> _Recorded data_
::::::::::

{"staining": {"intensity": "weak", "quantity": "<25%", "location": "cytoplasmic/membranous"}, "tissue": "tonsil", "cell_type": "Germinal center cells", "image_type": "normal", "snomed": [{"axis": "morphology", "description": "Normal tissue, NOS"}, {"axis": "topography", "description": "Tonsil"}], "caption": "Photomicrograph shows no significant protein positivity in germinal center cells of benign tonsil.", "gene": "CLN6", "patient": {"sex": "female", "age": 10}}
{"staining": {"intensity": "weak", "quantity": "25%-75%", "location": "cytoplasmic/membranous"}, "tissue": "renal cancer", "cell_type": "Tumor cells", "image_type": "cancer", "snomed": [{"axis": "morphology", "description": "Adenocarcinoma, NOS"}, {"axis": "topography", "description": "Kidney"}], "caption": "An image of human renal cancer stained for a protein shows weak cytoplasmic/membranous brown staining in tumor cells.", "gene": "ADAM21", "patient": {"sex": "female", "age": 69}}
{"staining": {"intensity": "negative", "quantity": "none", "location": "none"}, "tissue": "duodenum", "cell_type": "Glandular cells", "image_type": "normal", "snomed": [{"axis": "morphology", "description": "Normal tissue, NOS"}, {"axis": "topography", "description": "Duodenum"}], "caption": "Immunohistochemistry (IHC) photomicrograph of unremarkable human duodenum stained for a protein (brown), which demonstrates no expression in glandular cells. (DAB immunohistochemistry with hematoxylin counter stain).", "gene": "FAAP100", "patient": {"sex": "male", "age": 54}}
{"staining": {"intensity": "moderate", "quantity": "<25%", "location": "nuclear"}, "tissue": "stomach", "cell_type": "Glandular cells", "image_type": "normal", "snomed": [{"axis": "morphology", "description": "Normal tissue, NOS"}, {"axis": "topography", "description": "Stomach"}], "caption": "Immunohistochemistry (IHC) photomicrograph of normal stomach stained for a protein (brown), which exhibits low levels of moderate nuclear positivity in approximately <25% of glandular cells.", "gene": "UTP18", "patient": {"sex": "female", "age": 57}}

::::::::::

Repeat every line of the listing without a single difference.

{"staining": {"intensity": "weak", "quantity": "<25%", "location": "cytoplasmic/membranous"}, "tissue": "tonsil", "cell_type": "Germinal center cells", "image_type": "normal", "snomed": [{"axis": "morphology", "description": "Normal tissue, NOS"}, {"axis": "topography", "description": "Tonsil"}], "caption": "Photomicrograph shows no significant protein positivity in germinal center cells of benign tonsil.", "gene": "CLN6", "patient": {"sex": "female", "age": 10}}
{"staining": {"intensity": "weak", "quantity": "25%-75%", "location": "cytoplasmic/membranous"}, "tissue": "renal cancer", "cell_type": "Tumor cells", "image_type": "cancer", "snomed": [{"axis": "morphology", "description": "Adenocarcinoma, NOS"}, {"axis": "topography", "description": "Kidney"}], "caption": "An image of human renal cancer stained for a protein shows weak cytoplasmic/membranous brown staining in tumor cells.", "gene": "ADAM21", "patient": {"sex": "female", "age": 69}}
{"staining": {"intensity": "negative", "quantity": "none", "location": "none"}, "tissue": "duodenum", "cell_type": "Glandular cells", "image_type": "normal", "snomed": [{"axis": "morphology", "description": "Normal tissue, NOS"}, {"axis": "topography", "description": "Duodenum"}], "caption": "Immunohistochemistry (IHC) photomicrograph of unremarkable human duodenum stained for a protein (brown), which demonstrates no expression in glandular cells. (DAB immunohistochemistry with hematoxylin counter stain).", "gene": "FAAP100", "patient": {"sex": "male", "age": 54}}
{"staining": {"intensity": "moderate", "quantity": "<25%", "location": "nuclear"}, "tissue": "stomach", "cell_type": "Glandular cells", "image_type": "normal", "snomed": [{"axis": "morphology", "description": "Normal tissue, NOS"}, {"axis": "topography", "description": "Stomach"}], "caption": "Immunohistochemistry (IHC) photomicrograph of normal stomach stained for a protein (brown), which exhibits low levels of moderate nuclear positivity in approximately <25% of glandular cells.", "gene": "UTP18", "patient": {"sex": "female", "age": 57}}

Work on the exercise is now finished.